Mes chants ont la friabilité des os sous la terre. J’ai célébré autrefois la sève et le fruit. J’accordais peu d’importance au vent.

Le ciel ferré de l’automne est notre lourd firmament.[9]

Cette réponse prend la forme d’une brève poétique qui vient confirmer le mot de Paul Celan : « Il y a encore des chants à chanter au-delà des hommes[10]. » Ces chants ne sont plus de célébration, ni d’élévation, puisque le ciel est « ferré » comme les lourdes bottes des militaires. Il ne s’agit plus de chanter la croissance et la fructification, mais de considérer l’invisible, qu’il soit celui d’un souffle ou d’une mémoire enfouie.
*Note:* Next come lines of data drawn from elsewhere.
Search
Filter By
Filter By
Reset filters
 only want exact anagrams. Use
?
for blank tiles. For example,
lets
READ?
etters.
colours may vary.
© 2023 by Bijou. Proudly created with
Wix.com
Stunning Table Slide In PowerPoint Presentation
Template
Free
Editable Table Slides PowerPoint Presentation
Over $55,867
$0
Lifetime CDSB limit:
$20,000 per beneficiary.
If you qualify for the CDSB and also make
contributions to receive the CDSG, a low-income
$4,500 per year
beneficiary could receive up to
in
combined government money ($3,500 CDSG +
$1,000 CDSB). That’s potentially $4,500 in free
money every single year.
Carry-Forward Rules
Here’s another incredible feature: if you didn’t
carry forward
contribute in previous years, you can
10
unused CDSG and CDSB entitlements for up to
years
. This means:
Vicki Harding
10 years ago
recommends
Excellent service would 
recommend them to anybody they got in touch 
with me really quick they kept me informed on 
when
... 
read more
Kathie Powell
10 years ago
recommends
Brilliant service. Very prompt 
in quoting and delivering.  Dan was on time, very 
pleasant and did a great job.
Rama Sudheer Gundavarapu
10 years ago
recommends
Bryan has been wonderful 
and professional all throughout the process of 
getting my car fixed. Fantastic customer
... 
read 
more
Marquer sa fidélité, en une parole discontinue et fragmentaire, à ce qui a été et qui a disparu. Prendre soin de la finitude comme on prend soin des morts. En veiller la trace, en entretenir la mémoire. Demeurer le présent souci d’une souffrance passée. « Il faut écrire à partir d’Auschwitz, de cette blessure sans cesse ravivée[11]. »

[9] Edmond Jabès, Livre de Yukel, éd. Gallimard, p. 206.

[10] Paul Celan , Strette, éd. du Mercure de France.

[11] Edmond Jabès, Du désert au livre, éd. Gallimard, p. 104.